Un vent malsain qui vient de la France

Je pense avoir dit souvent que j'appartiens à une culture qui manifeste son attachement aux droits de l'homme et je prends conscience que c'est la rationalité qui domine avec ses nombreuses caractéristiques telles la compétition, la volonté de puissance, la destruction incessante et massive de toutes les valeurs considérées comme dépassées dans le cadre d'une dialectique sociale ou le négatif prend le dessus et fait la loi. Je réalise aussi que désormais peur et désordre, devenus moteur du progrès, sont exploités pour créer un traumatisme collectif qui a pour but d'entraver ou suspendre provisoirement l'application des principes démocratiques.
Le Québec est en train de débattre d'une loi qui va dans ce sens. Une loi qui, si jamais elle est adoptée, privera un certain nombre de citoyens canadiens de liberté, et paralysera leurs contributions, souvent plus que positives, dans le développement du pays. On dit qu'on s'inspire de la France et que le vent malsain qui a soufflé là-bas pourrait apporter du nouveau quant à notre façon de voir les choses sur la problématique de l'immigration au Québec.
À l'autre bout du monde et spécialement en Afrique du Sud, un grand homme vient de nous quitter.
La mort de Mandela a suscité un intérêt sans précédent dans la communauté internationale.

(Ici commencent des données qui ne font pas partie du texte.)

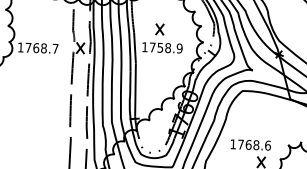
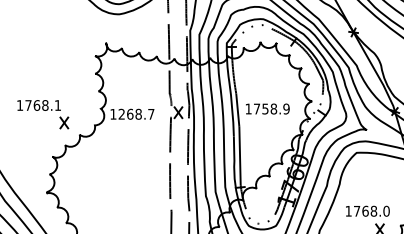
part: (160, 28) -> (264, 88), removed
text: (28, 47) -> (121, 113), 1768.7 -> 1268.7
text: (267, 144) -> (386, 210), 1768.6 -> 1768.0

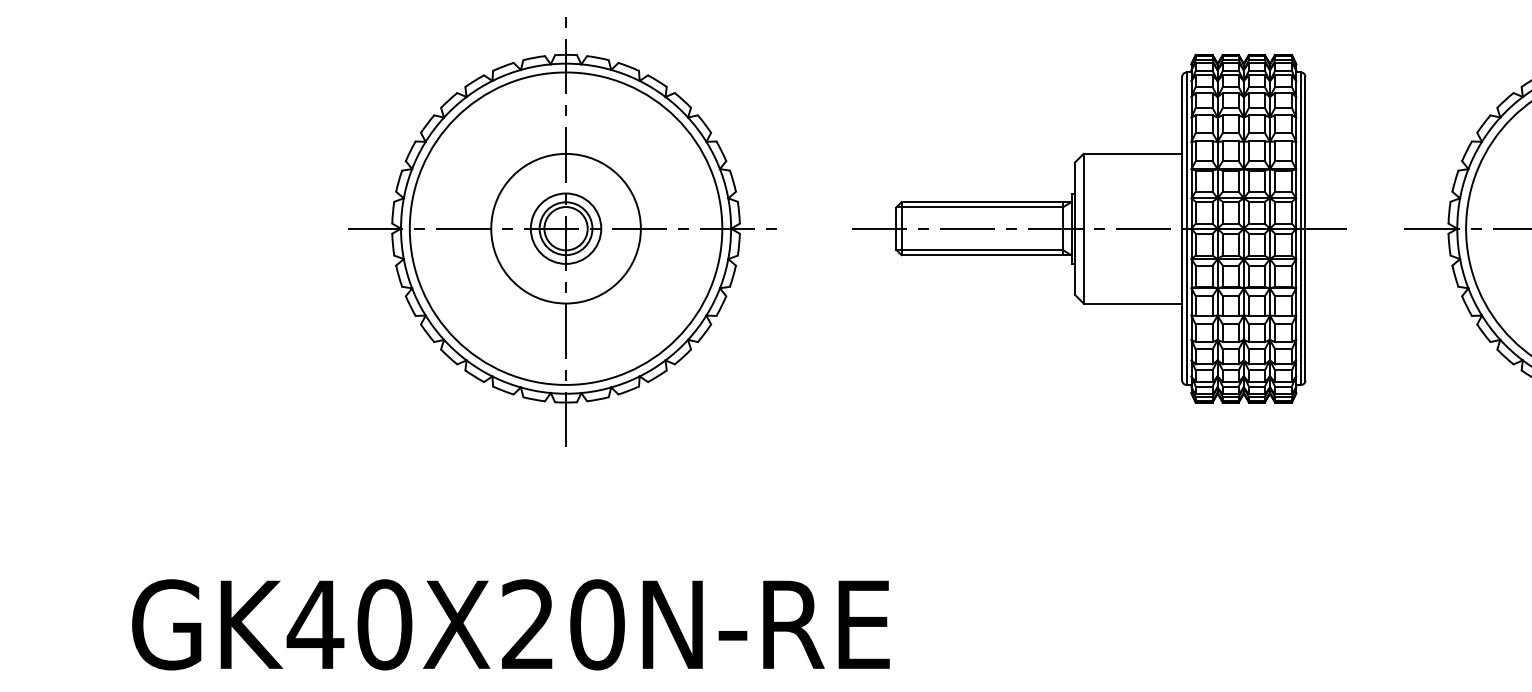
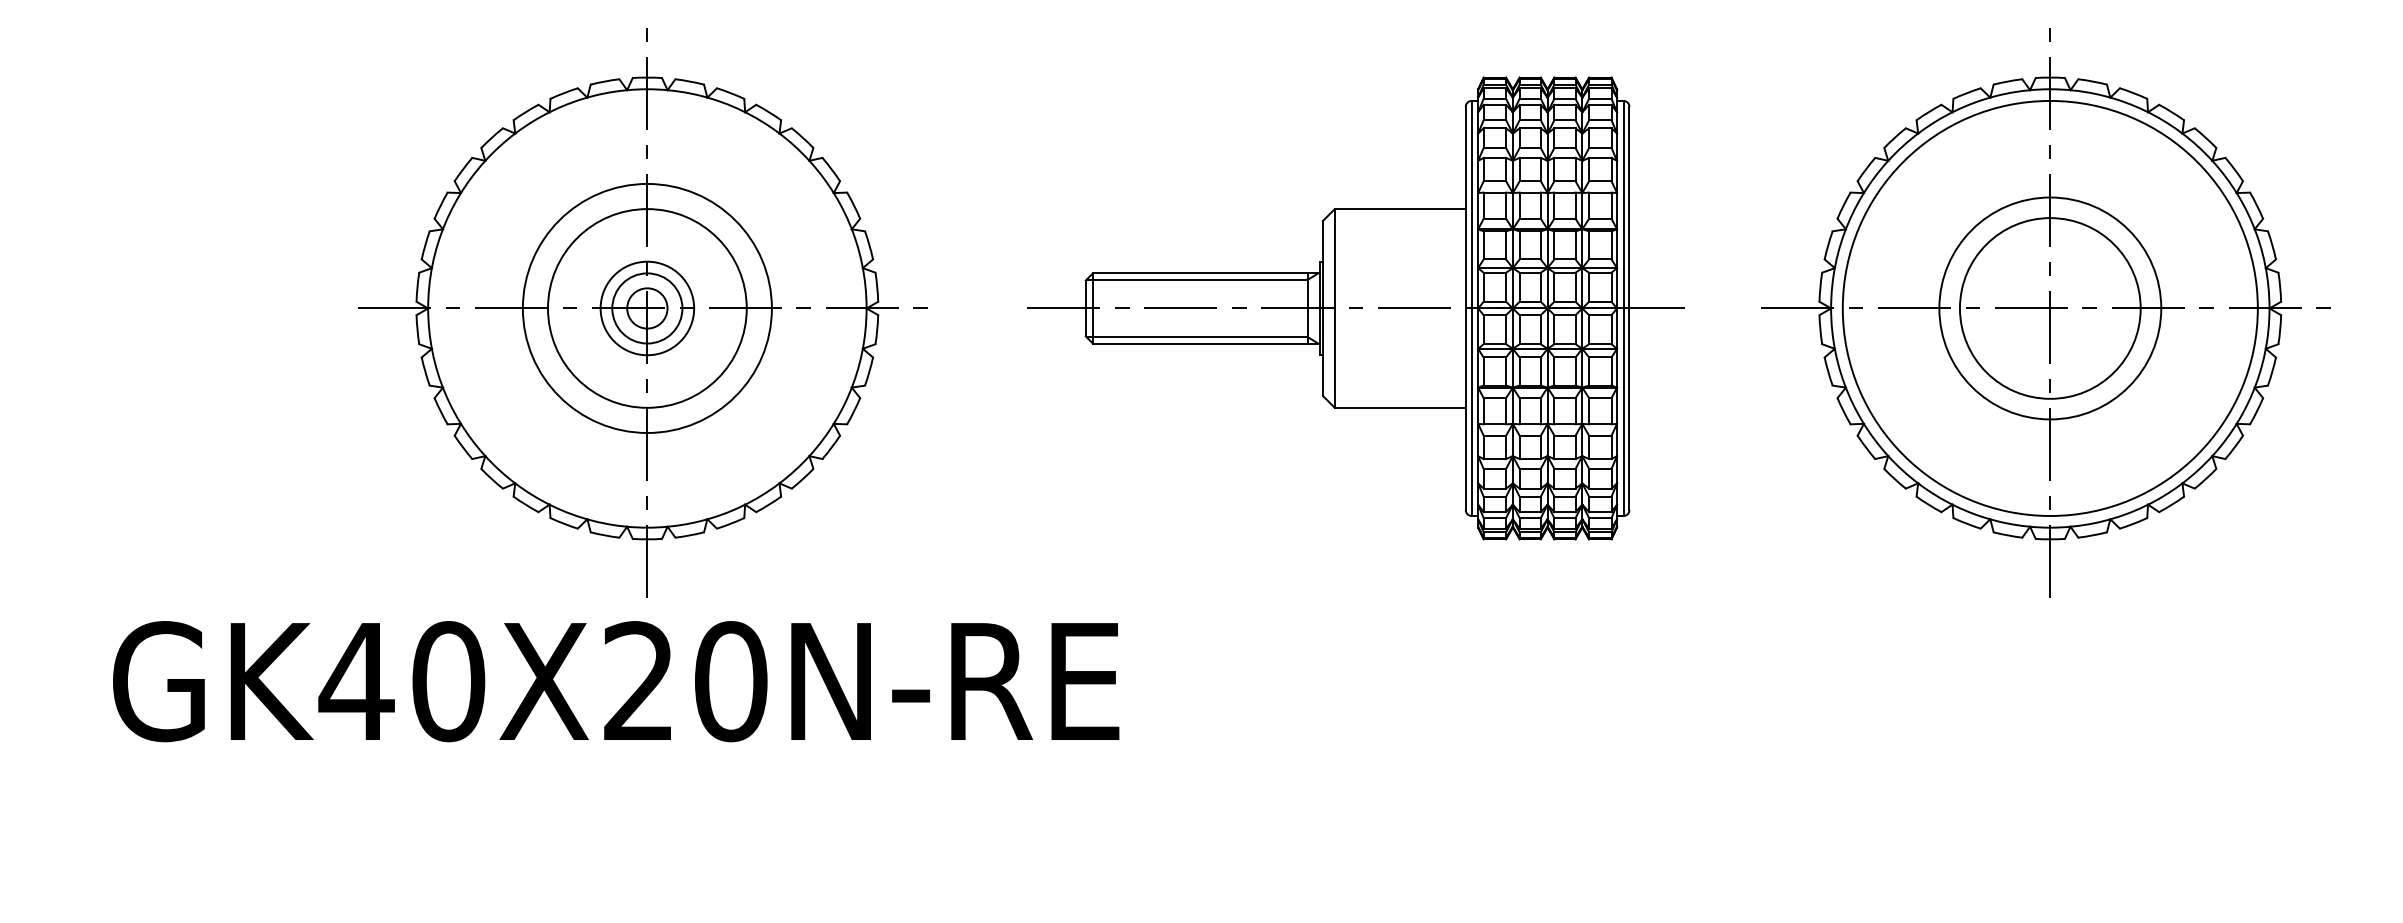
circle: (565, 227) -> (646, 307), size x0.6
circle: (566, 228) -> (647, 308), size x0.7
text: (511, 624) -> (616, 681), moved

C'est vraiment hors du commun qu'une telle vague de sympathie ait pu incarner à ce point l'héroïsme, la lutte pour la liberté, l'égalité dans une époque où l'individualisme, l'exclusion, la marginalisation, la stigmatisation des minorités priment et s'imposent pour une valeur globale.
Le gouvernement du Québec a exprimé sa tristesse à la suite du décès de cette figure emblématique et a affirmé lors d'un point de presse que le drapeau de Québec serait mis en berne.
Difficile d'imaginer et de comprendre pareille attitude. D'une main, on sème l'indifférence, la froideur, la méchanceté, le mépris, la négligence et, de l'autre main, on salue les efforts démesurés, la bravoure sans égale d'un homme qui a combattu avec ardeur et force toutes ces injustices qualifiées d'inhumaines et de racistes.
Ce paysage est étrange et les clés de sa compréhension le sont également. Le défi qui s'impose demande plus d'habileté, car l'image n'est plus simple: la conscience politique est transformée, le fondement psychique de la modernité est rendu basé sur l'individu qui occupe une position démesurée par rapport aux relations humaines.